メトでは、Multiple Personaliies としてゲルギーナへのインタビュー記事を載せるなど、話題作りに力を注いでいる。

一幕目が始まる前の前奏曲終了後(幕が開く前)一旦拍手が起こり、指揮者が観客の方に向き直ってお辞儀をしていた。(このようなことが良くあるのかどうか不明だが)

有名なノルマのアリア「清らかな女神」と「ああ、あの愛が戻れば」を実際に聴くのは初めてなので、残念ながら彼女のこの歌が良い出来なのかどうかわからない。とても緊張して丁寧に歌っていたことは感じられたが、正直なところ、感動はしなかった。。。

一幕二場でのパピアンとジャジックとの二重唱「ああ、思い出す」では、二人は手を握りながら歌うが、ジャジックはプロンプターを見ながら調子を合せていたがパピアンはそうではなく、途中からジャジックはパピアンの顔を見て合わせるようにしていたが、音符がはねる部分ではあっていないように感じた。
二幕一場での二重唱「お願い、子供を連れて行って」と「そう、残る命を」では合っていたかと。

テノールのファリナは、私が観に行った時にはアラーニャが アイーダ では病欠のベルティをカバーしていたが、それ以外の日程ではカバーしていた人。なかなか良かったかと思う。
バスのコワリョフ Kowaljow はアイーダでは司祭の長であるラムフィスをしていたが、威風堂々が似合う。

ハスミク・パピアンは、見た目は綺麗だが、歌唱と貫禄と言う点では、やはりジャジックを引き立てていたように感じる。役柄としてのそれぞれの演技という点ではいずれも威風堂々としていて、朗々と聴かせる曲が多いだけに、あまりドラマティックな感じは受けなかった。
ロマンティシズムあふれるベッリーニのオペラ、つまり「ノルマ」などに代表される旋律の美しさがベルカントオペラの特徴なのだろうが、オペラ鑑賞初心者の私には、ゆったりした綺麗なメロディの音楽が続くよりも、やはり音と歌詞の内容が一致した後の時代のオペラの方が感情移入しやすく、ようやく自分の好きなタイプがわかってきたように感じる。
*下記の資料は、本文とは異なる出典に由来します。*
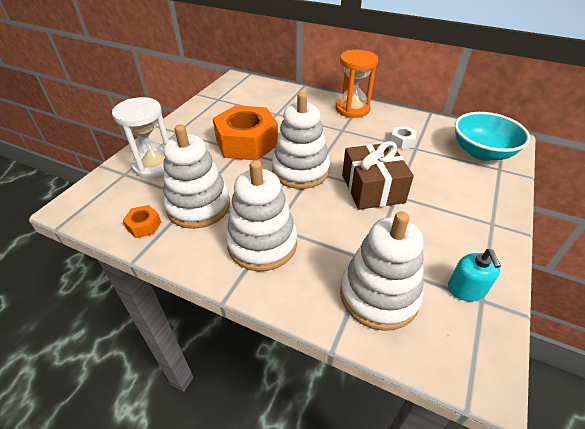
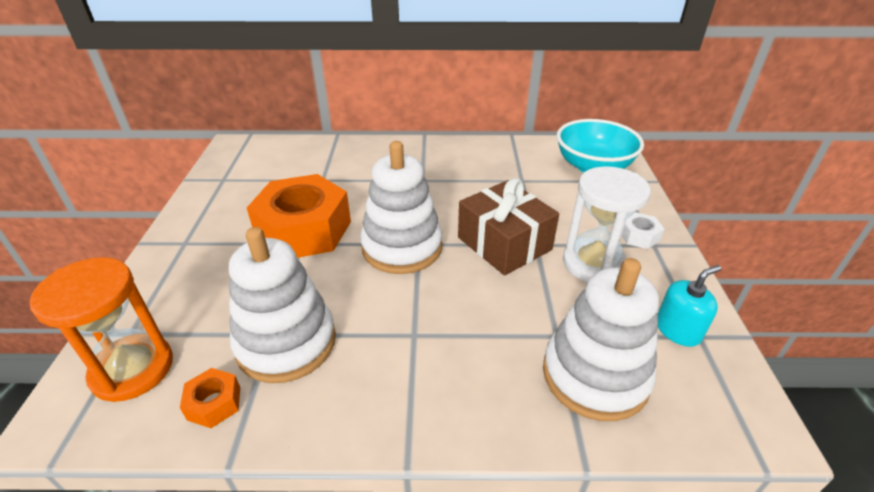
camera: 25 degrees left, 5 degrees down
white hourglass [112,97,169,178] -> white hourglass moved to [563,166,651,282]
white stacking toy [226,160,297,271] -> none
orange hourglass [336,50,378,118] -> orange hourglass moved to [30,257,173,402]
white nut [391,126,417,149] -> white nut moved to [621,212,664,249]
turquoise soap dispenser [448,249,501,301] -> turquoise soap dispenser turned 90 degrees counterclockwise [658,265,721,347]

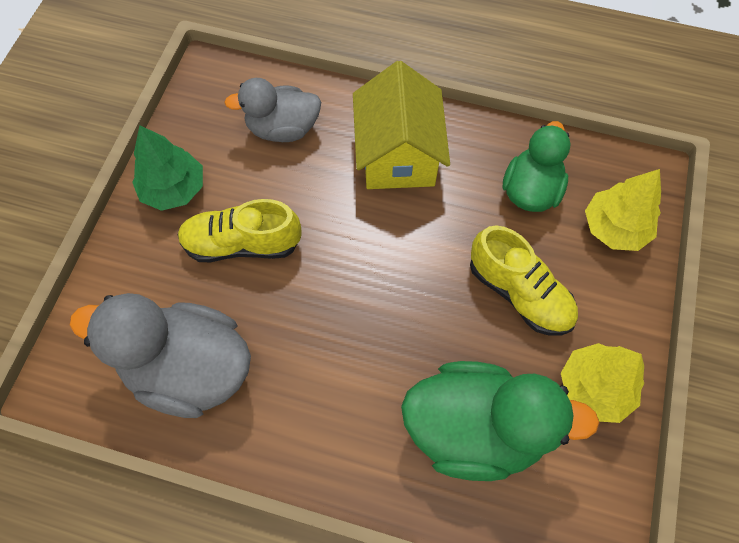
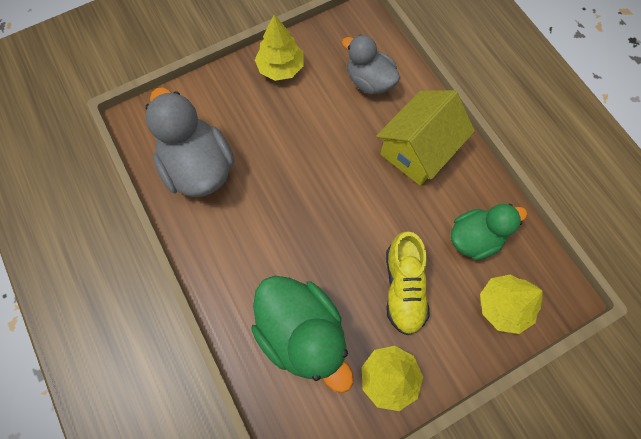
camera: 45 degrees right, 5 degrees up
green tree [132,125,203,211] -> yellow tree [255,15,304,81]
yellow shoe [178,199,302,262] -> none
驚いたことに、今期の ニューヨークシティオペラのガラ や、シティオペラのドン・ジョバンニ のドンナ・エルヴィラ役で出演していたジュリアンナ・ディ・ジャコモ Julianna Di Giacomo が、ノルマの親友役であるクロティルデで出演し、今日が初めてのメトデビューの日。
確かに、シティオペラでほかの歌手達よりは見た目は一番幅広な体系だが、一番声が通って存在感があった目を惹いていた存在。
以前に、マーガレット・フトラルをシティオペラで行われた セメレ で観て良いなと思っていたところ、昨年度には、アンナ・ネトレブコが一日だけ公演しなかったメトでの日程で 清教徒イ・プリタニ に出演したり、ファーストエンペラーに出るなどしていて、独りよがりだが何だか嬉しい発見をした気分だっただけに、またそんな歌手のメトデビュー当日を観ることが出来て良かった。
しかし同時に、シティオペラとメトロポリタンオペラとの差を知ることにもなったが。

ストーリーに着目してみると、ノルマにとって敵で信仰する宗教も違うが愛してしまった男性ポリオーネが、今度は若い女性に心変わりしてしまったことをノルマは知る。自分の宗教上の巫女という立場やその宗教では認められていない彼との間に出来た隠し子がいることに悩む。ノルマは自分の立場を利用して愛する男性を脅すことによって彼に自分の方に振り向いてもらおうとしたが拒絶される。結局、最後にその男性と死ぬことで、男性は初めてノルマの深い愛を知り、二人は死ぬというあらすじ。
どう考えても、ノルマには2人も子供を産ませたあげくに捨てて、若い女性に鞍替えするポリオーネという男性は許せないように感じる。
しかし、舞台設定のローマ帝国とケルトの時代(紀元前385年)を考慮すると、支配すべく侵攻してきたローマ帝国の総督であるポリオーネにとっては、ノルマやアダルジーザは所詮は征服された側の他民族の女性に過ぎず、彼が彼女たちの信仰するドルイド教に従う必要もなく、よってノルマの巫女という立場を考慮する必要もないということらしい。。。